Modified Sedan- Any ROAR legal modified, brushed or brushless, 6C batt 4200's legal, ANY tire.

Nitro Sedan- Any .12, Foam tires

Any additional classes if there are 4 or more entries.

Entry Fee is 25$ for the first, $10 for each additional. 1 T-Shirt per racer.

If you have any questions, please call Just 4 Fun Hobbies at 517-351-0313 or e-mail me at [email protected]

Hope to see you soon!!!

Nick


----------



## cor4101 (Apr 29, 2006)

Nick,

What a bad weekend to do that for me. Its race weekend at MIS, sadly I won't be able to make it.

Dave


----------



## Noah at HTU (May 4, 2006)

What time will racing start? I called last night for the address and an idea of how to get there. Forgot all about asking about times. We all race foam tire stock touring over here but we will try to get our hands on some rubber tires. 
Are there many people running foam tires or are they all going with rubber for the most part?

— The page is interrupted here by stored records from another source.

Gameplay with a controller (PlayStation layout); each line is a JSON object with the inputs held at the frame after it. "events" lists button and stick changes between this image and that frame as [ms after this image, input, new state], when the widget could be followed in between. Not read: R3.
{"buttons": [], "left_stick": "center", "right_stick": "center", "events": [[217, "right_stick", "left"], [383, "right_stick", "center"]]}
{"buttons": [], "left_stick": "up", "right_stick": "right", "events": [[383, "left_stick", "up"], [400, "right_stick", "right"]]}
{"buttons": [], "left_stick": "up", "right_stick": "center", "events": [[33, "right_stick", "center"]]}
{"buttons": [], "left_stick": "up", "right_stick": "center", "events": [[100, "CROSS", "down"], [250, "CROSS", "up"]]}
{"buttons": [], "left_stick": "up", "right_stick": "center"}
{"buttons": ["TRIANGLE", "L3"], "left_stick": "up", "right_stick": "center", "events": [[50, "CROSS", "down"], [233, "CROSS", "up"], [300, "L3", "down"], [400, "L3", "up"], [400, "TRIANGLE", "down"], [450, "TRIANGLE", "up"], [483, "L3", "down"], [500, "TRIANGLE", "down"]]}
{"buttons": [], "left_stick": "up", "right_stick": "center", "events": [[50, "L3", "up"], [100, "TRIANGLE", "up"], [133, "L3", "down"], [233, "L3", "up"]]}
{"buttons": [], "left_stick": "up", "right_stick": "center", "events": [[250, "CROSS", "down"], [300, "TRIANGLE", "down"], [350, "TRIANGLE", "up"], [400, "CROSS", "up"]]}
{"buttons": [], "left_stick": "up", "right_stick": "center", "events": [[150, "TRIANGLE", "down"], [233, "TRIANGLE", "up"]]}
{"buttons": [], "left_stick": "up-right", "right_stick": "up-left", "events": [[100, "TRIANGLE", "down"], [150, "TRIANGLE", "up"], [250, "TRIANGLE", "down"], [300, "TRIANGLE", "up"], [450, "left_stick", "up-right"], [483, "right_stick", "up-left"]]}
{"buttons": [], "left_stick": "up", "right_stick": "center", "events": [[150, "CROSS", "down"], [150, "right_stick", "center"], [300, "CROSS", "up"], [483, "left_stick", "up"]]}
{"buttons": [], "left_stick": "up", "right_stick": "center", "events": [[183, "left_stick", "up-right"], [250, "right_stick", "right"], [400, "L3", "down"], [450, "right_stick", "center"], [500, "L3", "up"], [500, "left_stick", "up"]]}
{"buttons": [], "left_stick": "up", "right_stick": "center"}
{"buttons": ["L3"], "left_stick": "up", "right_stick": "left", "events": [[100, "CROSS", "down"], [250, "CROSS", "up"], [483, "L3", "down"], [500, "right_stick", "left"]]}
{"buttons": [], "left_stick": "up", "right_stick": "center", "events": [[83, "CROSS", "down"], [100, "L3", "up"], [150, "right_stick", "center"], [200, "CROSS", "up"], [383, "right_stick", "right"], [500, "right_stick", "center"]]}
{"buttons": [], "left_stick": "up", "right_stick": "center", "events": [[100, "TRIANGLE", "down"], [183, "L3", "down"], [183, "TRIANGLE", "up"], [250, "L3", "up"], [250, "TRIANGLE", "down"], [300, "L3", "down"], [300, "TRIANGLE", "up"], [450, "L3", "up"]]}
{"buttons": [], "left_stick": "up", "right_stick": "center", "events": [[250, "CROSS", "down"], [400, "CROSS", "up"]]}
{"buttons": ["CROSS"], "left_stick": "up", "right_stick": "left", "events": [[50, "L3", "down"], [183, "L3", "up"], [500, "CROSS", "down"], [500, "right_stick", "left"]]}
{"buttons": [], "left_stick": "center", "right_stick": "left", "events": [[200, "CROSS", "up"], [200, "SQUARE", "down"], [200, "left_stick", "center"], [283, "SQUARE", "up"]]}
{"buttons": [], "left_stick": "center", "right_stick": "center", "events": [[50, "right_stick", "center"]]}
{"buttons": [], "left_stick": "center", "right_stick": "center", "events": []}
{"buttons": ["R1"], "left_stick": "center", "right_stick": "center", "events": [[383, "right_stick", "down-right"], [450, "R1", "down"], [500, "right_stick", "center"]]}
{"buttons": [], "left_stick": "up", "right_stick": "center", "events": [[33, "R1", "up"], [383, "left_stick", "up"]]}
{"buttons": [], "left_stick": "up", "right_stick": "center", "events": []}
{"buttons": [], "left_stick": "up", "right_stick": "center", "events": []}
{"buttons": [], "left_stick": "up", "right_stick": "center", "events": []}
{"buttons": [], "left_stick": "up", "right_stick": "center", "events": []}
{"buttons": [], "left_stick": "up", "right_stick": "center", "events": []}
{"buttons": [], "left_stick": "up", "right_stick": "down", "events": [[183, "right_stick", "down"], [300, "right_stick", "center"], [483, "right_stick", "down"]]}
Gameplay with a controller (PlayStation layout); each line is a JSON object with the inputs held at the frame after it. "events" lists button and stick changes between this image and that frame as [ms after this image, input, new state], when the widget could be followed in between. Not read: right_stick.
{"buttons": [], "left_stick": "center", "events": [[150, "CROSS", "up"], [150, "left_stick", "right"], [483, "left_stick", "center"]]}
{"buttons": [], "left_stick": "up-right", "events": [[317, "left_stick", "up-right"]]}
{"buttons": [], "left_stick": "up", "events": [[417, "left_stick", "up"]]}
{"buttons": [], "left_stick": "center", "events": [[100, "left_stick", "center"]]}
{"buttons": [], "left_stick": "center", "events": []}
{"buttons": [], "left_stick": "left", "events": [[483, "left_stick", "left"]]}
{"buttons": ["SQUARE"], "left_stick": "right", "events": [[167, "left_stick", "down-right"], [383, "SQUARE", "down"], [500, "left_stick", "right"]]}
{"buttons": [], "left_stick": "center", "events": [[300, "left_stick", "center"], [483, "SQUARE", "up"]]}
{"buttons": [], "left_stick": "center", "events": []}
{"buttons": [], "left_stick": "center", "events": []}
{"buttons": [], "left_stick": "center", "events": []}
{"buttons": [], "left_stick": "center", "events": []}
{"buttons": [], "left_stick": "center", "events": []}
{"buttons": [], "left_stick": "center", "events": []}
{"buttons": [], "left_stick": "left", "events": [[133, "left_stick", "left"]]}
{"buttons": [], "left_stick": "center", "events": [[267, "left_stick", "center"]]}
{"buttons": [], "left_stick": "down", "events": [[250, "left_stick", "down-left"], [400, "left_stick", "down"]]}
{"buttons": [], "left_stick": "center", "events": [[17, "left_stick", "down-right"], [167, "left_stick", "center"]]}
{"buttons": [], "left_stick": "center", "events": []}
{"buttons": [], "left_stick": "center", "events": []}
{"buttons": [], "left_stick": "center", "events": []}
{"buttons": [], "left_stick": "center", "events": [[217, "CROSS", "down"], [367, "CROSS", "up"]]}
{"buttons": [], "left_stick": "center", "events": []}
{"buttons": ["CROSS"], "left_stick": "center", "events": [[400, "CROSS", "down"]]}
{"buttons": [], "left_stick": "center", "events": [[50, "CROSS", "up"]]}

Also, will you have quite a few pairs of the CS27s or the RP30s in stock for the event? The dealers we go through do not carry them so about 4 or 5 of us will need to get them at the event. Can you give me a price on each of those types as well? 

Thanks!


----------



## kevinm (Jan 16, 2002)

Nick did say "Any additional classes if there are 4 or more entries", so if you can't come up with rubber tires and bring at least 4 racers, he would make a class for stock foam. Or maybe 18th scale.... (hint, hint)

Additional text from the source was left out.